The prospectus should be approximately 4-6 pages (double-spaced), plus a provisional or working bibliography. It should do the following:
- Describe a focused topic
- State a provisional thesis
- Discuss how this work will fit with some of the existing scholarship on the topic
Once the thesis director and program director have reviewed the prospectus, they may approve it, decline to approve it, and direct the student to consider other topics, or suggest revisions and read it again before making a final decision. Their decision in any case should be given in writing, via mail or e-mail.
Sample GVSU Master's Theses
Students who elect the Exam Track must complete 33 hours of coursework in the program, including the required courses. After all coursework is finished, students must pass the M. A. Exam in order to be awarded the degree. This track is appropriate for students who wish to take more coursework than the thesis option requires or who do not need the kind of research experience a thesis project provides.
The exam consists of two essays written in a total of four hours. The purpose of the exam is for students to demonstrate a range of skills and knowledge in literary study, including familiarity with a variety of approaches to literature. Students will choose two of the following areas to write on, which correspond with the core courses in the program:
- Major Author
- Literary-Historical Period
- Literary Genre
- Criticism and Theory
The Exam Committee
The committee is made up of two faculty members of the student's choosing and the Graduate Program Director. At least one semester before taking the exam, the student will choose and consult with a faculty member specializing in one of the selected examination areas. This faculty member will serve as the student's exam advisor. She or he will help the student to select another faculty member to serve as an area specialist.
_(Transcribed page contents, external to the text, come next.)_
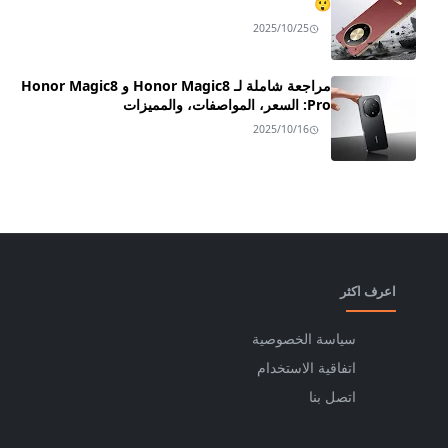
😲
2025/10/25
مراجعة شاملة لـ Honor Magic8 و Honor Magic8
Pro: السعر، المواصفات، والمميزات
2025/10/16
اعرف اكثر
سياسة الخصوصية
اتفاقية الاستخدام
اتصل بنا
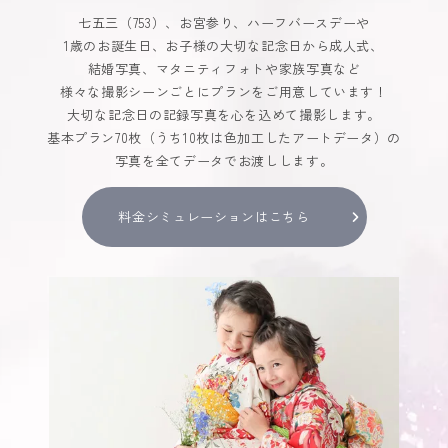
七五三（753）、お宮参り、ハーフバースデーや
1歳のお誕生日、お子様の大切な記念日から成人式、
結婚写真、マタニティフォトや家族写真など
様々な撮影シーンごとにプランをご用意しています！
大切な記念日の記録写真を心を込めて撮影します。
基本プラン70枚（うち10枚は色加工したアートデータ）の
写真を全てデータでお渡しします。
料金シミュレーションはこちら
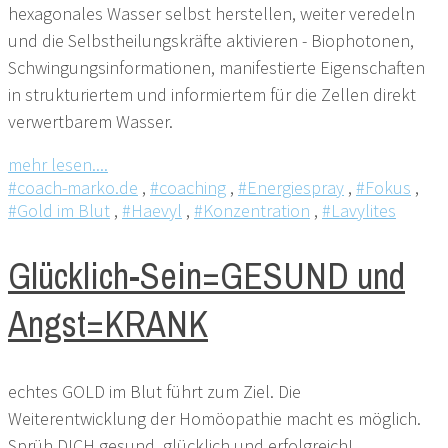
hexagonales Wasser selbst herstellen, weiter veredeln
und die Selbstheilungskräfte aktivieren - Biophotonen,
Schwingungsinformationen, manifestierte Eigenschaften
in strukturiertem und informiertem für die Zellen direkt
verwertbarem Wasser.
mehr lesen....
#coach-marko.de
,
#coaching
,
#Energiespray
,
#Fokus
,
#Gold im Blut
,
#Haevyl
,
#Konzentration
,
#Lavylites
Glücklich-Sein=GESUND und
Angst=KRANK
echtes GOLD im Blut führt zum Ziel. Die
Weiterentwicklung der Homöopathie macht es möglich.
Sprüh DICH gesund, glücklich und erfolgreich!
The Reading Lists: In consultation with each student's advisor and area specialist, the student will draw up a separate reading list for each area of the exam. The student will submit the preliminary reading lists to the faculty advisor and area specialist, who will revise them. The advisor will then submit them to the Graduate Program Director for final approval. (This step helps to insure consistency among the various exam committees over time.) The reading lists will consist of major primary texts as well as significant critical works in the field.
Students will arrange, with the Graduate Program Director, a date for the four-hour exam period during either the Fall or Winter semesters. (Students may choose to write for a single four-hour period or two two-hour periods on the same day.) The exam must be scheduled by the third week of the semester. The exam will present the student with a choice of questions from which the student will choose two, one from each of the selected areas.
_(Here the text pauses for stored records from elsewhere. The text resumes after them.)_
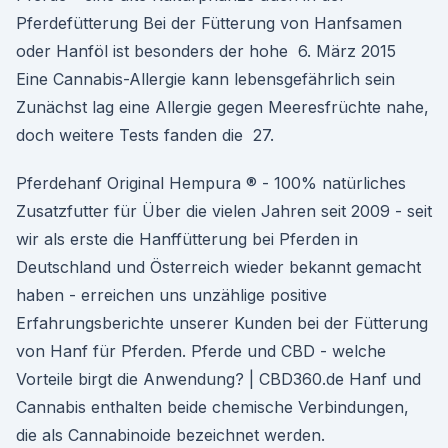
Pferdefütterung Bei der Fütterung von Hanfsamen
oder Hanföl ist besonders der hohe 6. März 2015
Eine Cannabis-Allergie kann lebensgefährlich sein
Zunächst lag eine Allergie gegen Meeresfrüchte nahe,
doch weitere Tests fanden die 27.
Pferdehanf Original Hempura ® - 100% natürliches
Zusatzfutter für Über die vielen Jahren seit 2009 - seit
wir als erste die Hanffütterung bei Pferden in
Deutschland und Österreich wieder bekannt gemacht
haben - erreichen uns unzählige positive
Erfahrungsberichte unserer Kunden bei der Fütterung
von Hanf für Pferden. Pferde und CBD - welche
Vorteile birgt die Anwendung? | CBD360.de Hanf und
Cannabis enthalten beide chemische Verbindungen,
die als Cannabinoide bezeichnet werden.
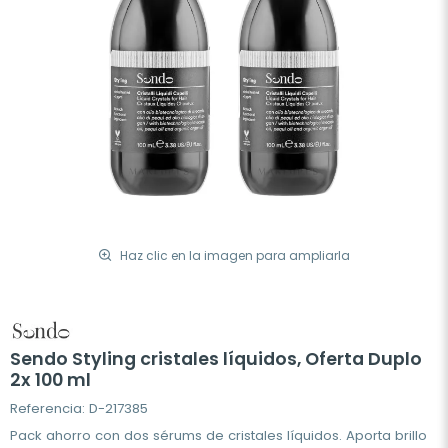
Haz clic en la imagen para ampliarla
Sendo Styling cristales líquidos, Oferta Duplo
2x 100 ml
Referencia: D-217385
Pack ahorro con dos sérums de cristales líquidos. Aporta brillo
Both exam essays will be read by the student's advisor and area specialist. Both readers will assign to each exam essay one of the following grades: High Pass, Pass, or Fail. If the two readers disagree on their rating, the Graduate Program Director will serve as third reader. A student who fails one or both parts of the exam may retake one or both parts during the following semester with the same reading list, but new essay topics will be selected. Students may retake the exams once.
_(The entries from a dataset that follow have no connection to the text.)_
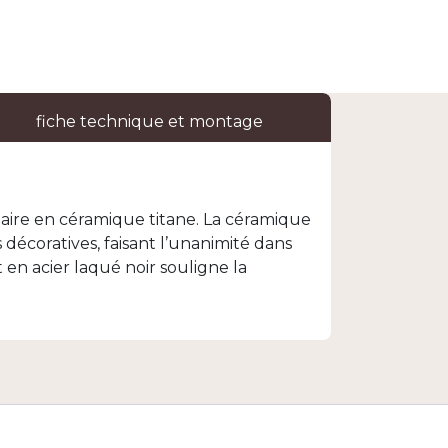
fiche technique et montage
laire en céramique titane. La céramique
décoratives, faisant l’unanimité dans
 en acier laqué noir souligne la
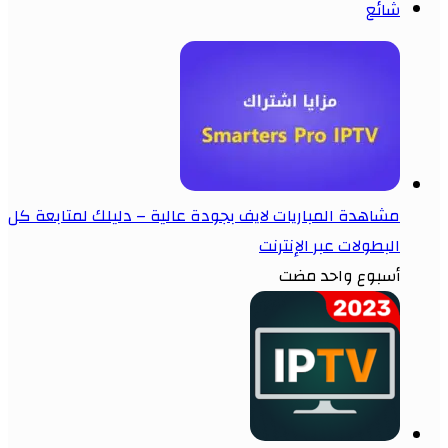
شائع
مشاهدة المباريات لايف بجودة عالية – دليلك لمتابعة كل
البطولات عبر الإنترنت
أسبوع واحد مضت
Any student who does not earn a passing score after two attempts will not be awarded the degree and will not be eligible to retake the exam. However, a student who does not earn a passing score on the M. A. exam may, with the permission of the Graduate Program Director, and in consultation with the student's faculty advisor and area specialist, be allowed to propose a thesis project. If accepted, the student must register for six hours of thesis credit. As in every case, the student's thesis prospectus must be approved before the student can register for thesis credits.